Lesbos et Samos ont reçu la priorité pour l’opération de décongestion sur les autres îles, car les RIC de Moria et de Vathy sont confrontés à une situation désespérée. Plus de la moitié des transferts ont eu lieu depuis Moria. Durant le seul mois de décembre, plus de 1 700 demandeurs d’asile ont été transférés depuis Lesbos avec l’aide du HCR, après avoir reçu, de la part des autorités grecques, l’autorisation de partir.
Depuis l’accélération des transferts, la population de Moria est tombée en dessous de 5 000 pour la première fois depuis avril 2018, mais c’est encore le double de sa capacité initiale d’accueil. Les autorités ont redoublé d’efforts pour améliorer les conditions de vie des personnes qui attendent encore.

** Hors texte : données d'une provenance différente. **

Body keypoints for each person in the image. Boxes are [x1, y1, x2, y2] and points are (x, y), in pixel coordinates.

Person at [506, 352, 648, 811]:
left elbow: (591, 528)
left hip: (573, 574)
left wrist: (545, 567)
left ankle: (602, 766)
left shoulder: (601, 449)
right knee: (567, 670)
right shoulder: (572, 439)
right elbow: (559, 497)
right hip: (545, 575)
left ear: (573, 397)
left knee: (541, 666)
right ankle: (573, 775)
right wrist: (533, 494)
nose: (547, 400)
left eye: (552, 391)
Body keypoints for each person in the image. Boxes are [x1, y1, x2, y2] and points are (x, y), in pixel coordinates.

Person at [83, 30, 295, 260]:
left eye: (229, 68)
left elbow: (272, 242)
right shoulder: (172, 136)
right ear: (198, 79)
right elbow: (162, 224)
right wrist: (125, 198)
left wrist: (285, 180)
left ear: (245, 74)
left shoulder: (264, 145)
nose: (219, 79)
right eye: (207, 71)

« Même si le personnel [à Moria] est qualifié et serviable, la situation est extrêmement mauvaise », explique Mohammed au sujet des conditions de surpopulation. En septembre, lorsque la famille est arrivée, près de 8 000 réfugiés et migrants étaient entassés dans des abris conçus pour accueillir seulement 2 000 personnes.

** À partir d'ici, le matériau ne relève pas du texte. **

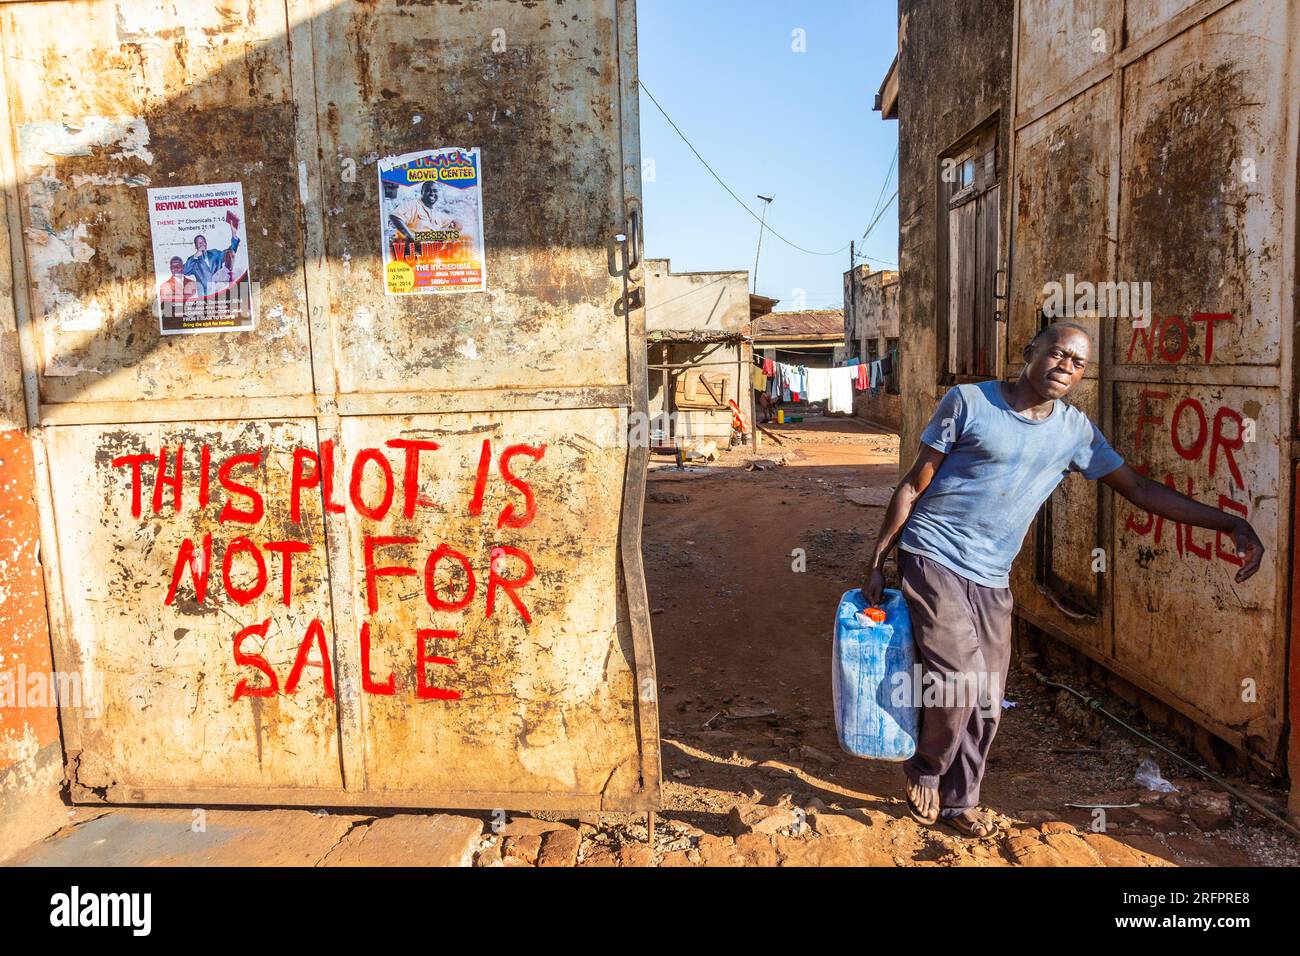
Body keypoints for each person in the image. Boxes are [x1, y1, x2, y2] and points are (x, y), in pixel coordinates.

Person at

N’ayant pas assez d’espace à l’intérieur de l’ancienne installation militaire, beaucoup vivaient dans de fragiles tentes dans une oliveraie à proximité. Malgré les récents transferts effectués depuis lors et quelques améliorations, environ 2 000 personnes – dont de nombreux enfants – continuent de déambuler à travers des tas d’ordures non ramassées et des bassins boueux à l’extérieur de leurs tentes, au milieu des oliviers.
Ces dernières semaines, les températures sont tombées en dessous de 10°C après la tombée de la nuit et de fréquentes précipitations ont empiré la vie dans l’oliveraie. L’espace y est précieux, et notamment à l’intérieur des tentes non chauffées et souvent détrempées où les gens dorment, mangent et passent la plupart de leurs journées, alors qu’il est également possible de se déplacer sur l’île.

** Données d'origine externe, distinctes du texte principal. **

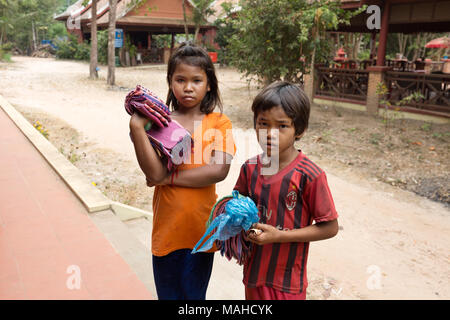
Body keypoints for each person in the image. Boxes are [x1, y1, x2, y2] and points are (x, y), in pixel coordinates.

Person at [129, 43, 236, 300]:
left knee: (195, 298)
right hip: (167, 232)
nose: (188, 87)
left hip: (201, 233)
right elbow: (153, 174)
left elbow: (219, 170)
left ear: (209, 84)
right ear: (170, 82)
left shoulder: (219, 122)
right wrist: (136, 127)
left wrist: (169, 178)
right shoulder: (159, 123)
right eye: (180, 79)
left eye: (197, 80)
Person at [233, 81, 339, 300]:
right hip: (253, 274)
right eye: (263, 124)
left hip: (287, 283)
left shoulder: (310, 175)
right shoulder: (249, 169)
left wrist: (279, 236)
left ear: (299, 130)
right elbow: (236, 207)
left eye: (281, 126)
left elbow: (330, 227)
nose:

Les familles se blottissent les unes contre les autres, parmi leurs effets personnels, enveloppées dans des couvertures pour se réchauffer. « Les coupures d’électricité constantes et l’humidité nocturne rendent la vie très difficile », a déclaré le Palestinien Ousama Ouda, qui vit avec sa famille de sept personnes.
Mohammed est reconnaissant de quitter Moria pour rejoindre le continent après seulement 90 jours. Il sait que le temps est précieux. En Syrie, une balle a tué sa fille instantanément. Il ressent toujours la douleur, mais il regarde désormais vers l’avenir.